-- WHAT THIS TASK INVOLVES --
Work out how many lines in the data include the string "console"; reply with that number alone.

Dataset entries
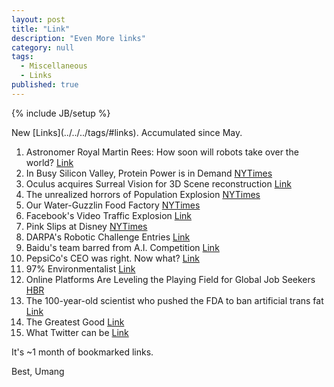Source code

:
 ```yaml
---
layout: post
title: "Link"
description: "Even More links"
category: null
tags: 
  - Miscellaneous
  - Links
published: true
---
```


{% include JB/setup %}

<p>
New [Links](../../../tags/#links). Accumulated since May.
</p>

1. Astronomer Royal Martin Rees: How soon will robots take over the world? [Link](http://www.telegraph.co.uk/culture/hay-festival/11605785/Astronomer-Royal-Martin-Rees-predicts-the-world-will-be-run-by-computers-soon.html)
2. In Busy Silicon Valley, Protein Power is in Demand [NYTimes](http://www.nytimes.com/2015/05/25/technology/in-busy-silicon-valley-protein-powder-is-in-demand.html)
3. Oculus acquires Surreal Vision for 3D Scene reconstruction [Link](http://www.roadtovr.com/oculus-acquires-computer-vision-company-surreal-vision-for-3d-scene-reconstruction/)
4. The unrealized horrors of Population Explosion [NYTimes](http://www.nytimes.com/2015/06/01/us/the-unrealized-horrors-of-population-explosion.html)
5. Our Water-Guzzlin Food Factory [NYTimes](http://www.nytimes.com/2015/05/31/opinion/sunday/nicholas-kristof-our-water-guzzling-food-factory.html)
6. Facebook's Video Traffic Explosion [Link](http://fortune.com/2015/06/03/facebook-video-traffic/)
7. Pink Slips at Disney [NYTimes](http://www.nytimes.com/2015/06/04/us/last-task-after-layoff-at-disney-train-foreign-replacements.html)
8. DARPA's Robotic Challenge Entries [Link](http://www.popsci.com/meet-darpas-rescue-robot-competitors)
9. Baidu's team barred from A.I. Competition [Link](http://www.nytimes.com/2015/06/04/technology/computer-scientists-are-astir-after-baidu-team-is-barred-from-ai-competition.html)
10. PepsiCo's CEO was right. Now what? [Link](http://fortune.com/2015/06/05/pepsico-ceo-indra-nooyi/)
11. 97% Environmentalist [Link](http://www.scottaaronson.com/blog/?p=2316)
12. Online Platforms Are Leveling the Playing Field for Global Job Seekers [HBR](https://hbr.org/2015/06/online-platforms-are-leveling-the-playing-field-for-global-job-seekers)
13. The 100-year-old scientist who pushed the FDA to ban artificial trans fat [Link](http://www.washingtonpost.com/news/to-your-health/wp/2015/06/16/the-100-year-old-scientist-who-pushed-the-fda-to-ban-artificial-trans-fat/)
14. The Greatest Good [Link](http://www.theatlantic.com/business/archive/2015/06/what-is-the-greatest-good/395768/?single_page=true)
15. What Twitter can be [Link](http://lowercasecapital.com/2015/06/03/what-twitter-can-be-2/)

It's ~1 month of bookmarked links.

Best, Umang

---

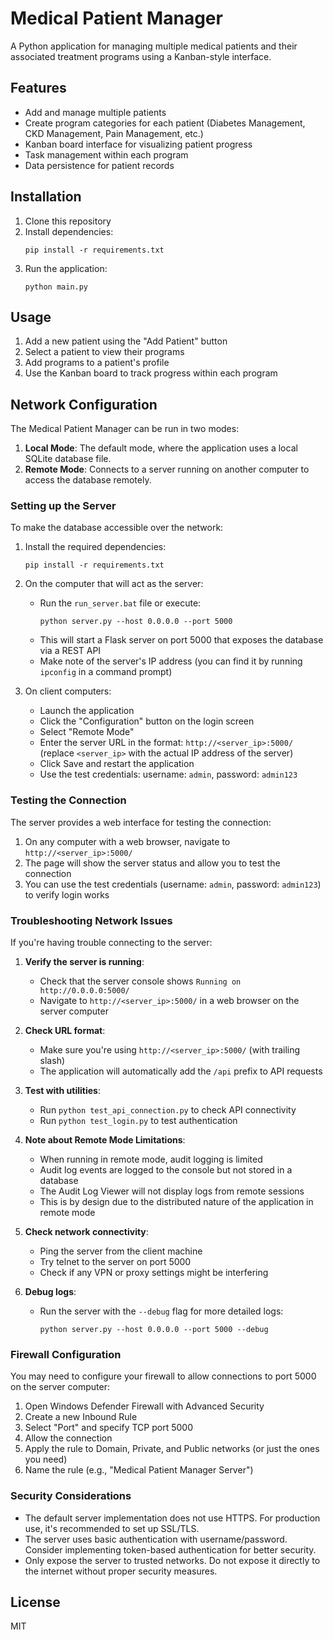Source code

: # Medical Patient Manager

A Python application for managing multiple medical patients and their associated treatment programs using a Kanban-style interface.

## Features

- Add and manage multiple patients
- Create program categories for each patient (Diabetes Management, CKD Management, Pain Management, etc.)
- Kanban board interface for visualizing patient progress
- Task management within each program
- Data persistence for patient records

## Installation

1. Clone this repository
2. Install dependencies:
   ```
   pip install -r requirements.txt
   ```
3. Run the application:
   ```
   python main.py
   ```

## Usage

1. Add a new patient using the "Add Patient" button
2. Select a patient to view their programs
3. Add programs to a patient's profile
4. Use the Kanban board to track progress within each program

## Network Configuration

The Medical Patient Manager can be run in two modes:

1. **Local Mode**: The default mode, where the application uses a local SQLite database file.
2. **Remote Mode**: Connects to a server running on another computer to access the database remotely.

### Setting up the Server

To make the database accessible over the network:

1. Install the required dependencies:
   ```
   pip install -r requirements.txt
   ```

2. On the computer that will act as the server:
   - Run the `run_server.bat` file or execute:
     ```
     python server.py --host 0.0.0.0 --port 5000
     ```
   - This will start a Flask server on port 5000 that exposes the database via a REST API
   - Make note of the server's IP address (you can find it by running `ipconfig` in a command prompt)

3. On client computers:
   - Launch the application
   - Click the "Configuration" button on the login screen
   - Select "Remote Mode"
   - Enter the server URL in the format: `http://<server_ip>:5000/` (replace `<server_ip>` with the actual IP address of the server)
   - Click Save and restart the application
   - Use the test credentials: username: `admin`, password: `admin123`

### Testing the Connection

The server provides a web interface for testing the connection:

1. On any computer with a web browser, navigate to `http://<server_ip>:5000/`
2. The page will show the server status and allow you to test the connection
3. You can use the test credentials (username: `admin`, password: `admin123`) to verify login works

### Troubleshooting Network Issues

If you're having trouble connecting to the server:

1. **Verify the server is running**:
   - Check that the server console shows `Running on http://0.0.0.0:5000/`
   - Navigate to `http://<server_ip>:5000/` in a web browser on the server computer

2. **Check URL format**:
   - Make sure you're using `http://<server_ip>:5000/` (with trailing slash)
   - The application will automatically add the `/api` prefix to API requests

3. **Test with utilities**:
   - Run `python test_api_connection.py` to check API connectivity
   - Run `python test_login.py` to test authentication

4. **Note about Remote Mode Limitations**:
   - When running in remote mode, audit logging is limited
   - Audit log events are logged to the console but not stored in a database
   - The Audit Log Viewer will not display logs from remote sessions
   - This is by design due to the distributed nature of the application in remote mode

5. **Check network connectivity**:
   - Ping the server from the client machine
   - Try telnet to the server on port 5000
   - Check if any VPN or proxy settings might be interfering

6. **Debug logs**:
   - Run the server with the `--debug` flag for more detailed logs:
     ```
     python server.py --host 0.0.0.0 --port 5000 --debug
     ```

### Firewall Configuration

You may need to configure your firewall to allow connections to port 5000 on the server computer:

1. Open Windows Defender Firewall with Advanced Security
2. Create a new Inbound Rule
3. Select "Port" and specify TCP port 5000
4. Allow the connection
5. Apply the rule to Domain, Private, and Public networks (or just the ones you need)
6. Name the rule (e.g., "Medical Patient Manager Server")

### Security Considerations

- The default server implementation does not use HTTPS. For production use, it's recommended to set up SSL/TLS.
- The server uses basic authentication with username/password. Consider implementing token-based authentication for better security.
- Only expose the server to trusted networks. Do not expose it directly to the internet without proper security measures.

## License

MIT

-- RESULT --
2